◆ **PROBLEM STATEMENT**: An exact copy of all the lines below is required, with every image left out.

Start of ENTRIES SHOWN

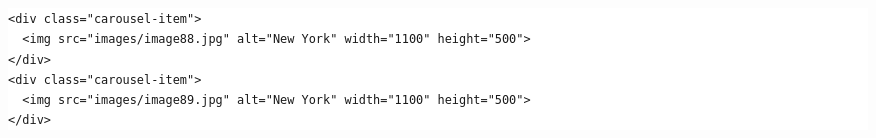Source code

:     <div class="carousel-item">
      <img src="images/image88.jpg" alt="New York" width="1100" height="500">
    </div>
    <div class="carousel-item">
      <img src="images/image89.jpg" alt="New York" width="1100" height="500">
    </div>
  </div>
  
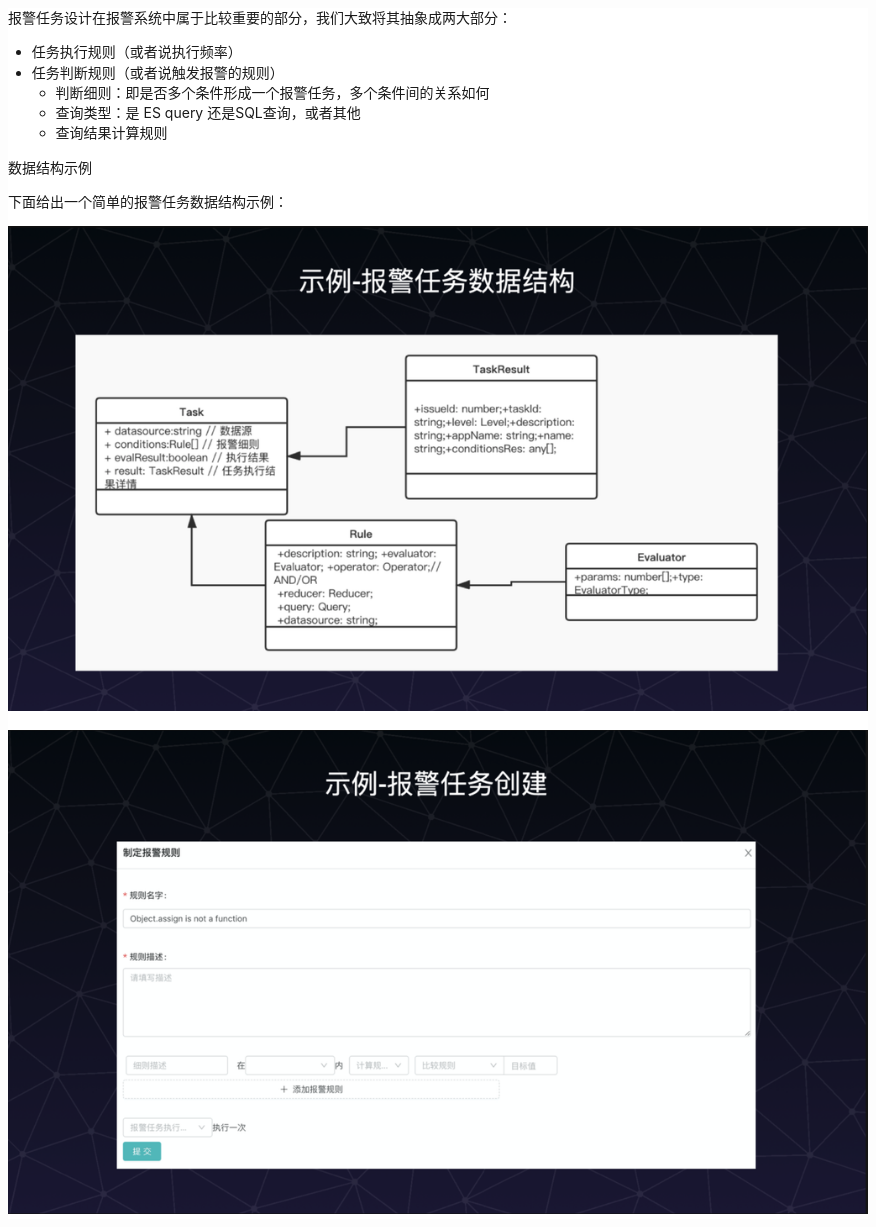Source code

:报警任务设计在报警系统中属于比较重要的部分，我们大致将其抽象成两大部分：

* 任务执行规则（或者说执行频率）
* 任务判断规则（或者说触发报警的规则）
  * 判断细则：即是否多个条件形成一个报警任务，多个条件间的关系如何
  * 查询类型：是 ES query 还是SQL查询，或者其他
  * 查询结果计算规则

数据结构示例

下面给出一个简单的报警任务数据结构示例：

![59](./img/59.png)

![60](./img/60.png)
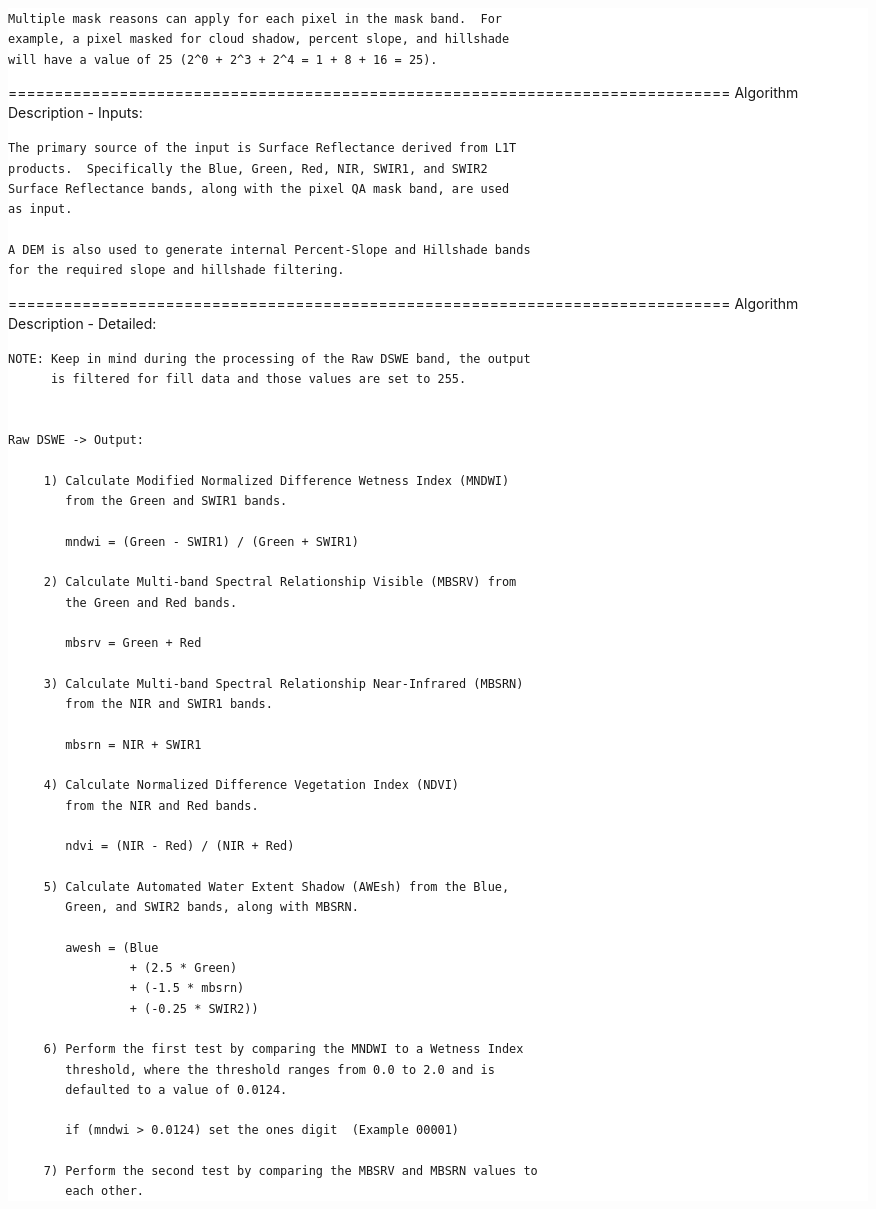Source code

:     Multiple mask reasons can apply for each pixel in the mask band.  For 
    example, a pixel masked for cloud shadow, percent slope, and hillshade
    will have a value of 25 (2^0 + 2^3 + 2^4 = 1 + 8 + 16 = 25).

==============================================================================
Algorithm Description - Inputs:

    The primary source of the input is Surface Reflectance derived from L1T
    products.  Specifically the Blue, Green, Red, NIR, SWIR1, and SWIR2
    Surface Reflectance bands, along with the pixel QA mask band, are used 
    as input.

    A DEM is also used to generate internal Percent-Slope and Hillshade bands
    for the required slope and hillshade filtering.

==============================================================================
Algorithm Description - Detailed:


    NOTE: Keep in mind during the processing of the Raw DSWE band, the output
          is filtered for fill data and those values are set to 255.


    Raw DSWE -> Output:

         1) Calculate Modified Normalized Difference Wetness Index (MNDWI)
            from the Green and SWIR1 bands.

            mndwi = (Green - SWIR1) / (Green + SWIR1)

         2) Calculate Multi-band Spectral Relationship Visible (MBSRV) from
            the Green and Red bands.

            mbsrv = Green + Red

         3) Calculate Multi-band Spectral Relationship Near-Infrared (MBSRN)
            from the NIR and SWIR1 bands.

            mbsrn = NIR + SWIR1

         4) Calculate Normalized Difference Vegetation Index (NDVI)
            from the NIR and Red bands.

            ndvi = (NIR - Red) / (NIR + Red)

         5) Calculate Automated Water Extent Shadow (AWEsh) from the Blue,
            Green, and SWIR2 bands, along with MBSRN.

            awesh = (Blue
                     + (2.5 * Green)
                     + (-1.5 * mbsrn)
                     + (-0.25 * SWIR2))

         6) Perform the first test by comparing the MNDWI to a Wetness Index
            threshold, where the threshold ranges from 0.0 to 2.0 and is
            defaulted to a value of 0.0124.

            if (mndwi > 0.0124) set the ones digit  (Example 00001)

         7) Perform the second test by comparing the MBSRV and MBSRN values to
            each other.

End of ENTRIES SHOWN

◆ **EXERCISE ANSWER**:
Source code

:     <div class="carousel-item">
      <img src="images/image88.jpg" alt="New York" width="1100" height="500">
    </div>
    <div class="carousel-item">
      <img src="images/image89.jpg" alt="New York" width="1100" height="500">
    </div>
  </div>
  
Source code

:报警任务设计在报警系统中属于比较重要的部分，我们大致将其抽象成两大部分：

* 任务执行规则（或者说执行频率）
* 任务判断规则（或者说触发报警的规则）
  * 判断细则：即是否多个条件形成一个报警任务，多个条件间的关系如何
  * 查询类型：是 ES query 还是SQL查询，或者其他
  * 查询结果计算规则

数据结构示例

下面给出一个简单的报警任务数据结构示例：

![59](./img/59.png)

![60](./img/60.png)
Source code

:     Multiple mask reasons can apply for each pixel in the mask band.  For 
    example, a pixel masked for cloud shadow, percent slope, and hillshade
    will have a value of 25 (2^0 + 2^3 + 2^4 = 1 + 8 + 16 = 25).

==============================================================================
Algorithm Description - Inputs:

    The primary source of the input is Surface Reflectance derived from L1T
    products.  Specifically the Blue, Green, Red, NIR, SWIR1, and SWIR2
    Surface Reflectance bands, along with the pixel QA mask band, are used 
    as input.

    A DEM is also used to generate internal Percent-Slope and Hillshade bands
    for the required slope and hillshade filtering.

==============================================================================
Algorithm Description - Detailed:


    NOTE: Keep in mind during the processing of the Raw DSWE band, the output
          is filtered for fill data and those values are set to 255.


    Raw DSWE -> Output:

         1) Calculate Modified Normalized Difference Wetness Index (MNDWI)
            from the Green and SWIR1 bands.

            mndwi = (Green - SWIR1) / (Green + SWIR1)

         2) Calculate Multi-band Spectral Relationship Visible (MBSRV) from
            the Green and Red bands.

            mbsrv = Green + Red

         3) Calculate Multi-band Spectral Relationship Near-Infrared (MBSRN)
            from the NIR and SWIR1 bands.

            mbsrn = NIR + SWIR1

         4) Calculate Normalized Difference Vegetation Index (NDVI)
            from the NIR and Red bands.

            ndvi = (NIR - Red) / (NIR + Red)

         5) Calculate Automated Water Extent Shadow (AWEsh) from the Blue,
            Green, and SWIR2 bands, along with MBSRN.

            awesh = (Blue
                     + (2.5 * Green)
                     + (-1.5 * mbsrn)
                     + (-0.25 * SWIR2))

         6) Perform the first test by comparing the MNDWI to a Wetness Index
            threshold, where the threshold ranges from 0.0 to 2.0 and is
            defaulted to a value of 0.0124.

            if (mndwi > 0.0124) set the ones digit  (Example 00001)

         7) Perform the second test by comparing the MBSRV and MBSRN values to
            each other.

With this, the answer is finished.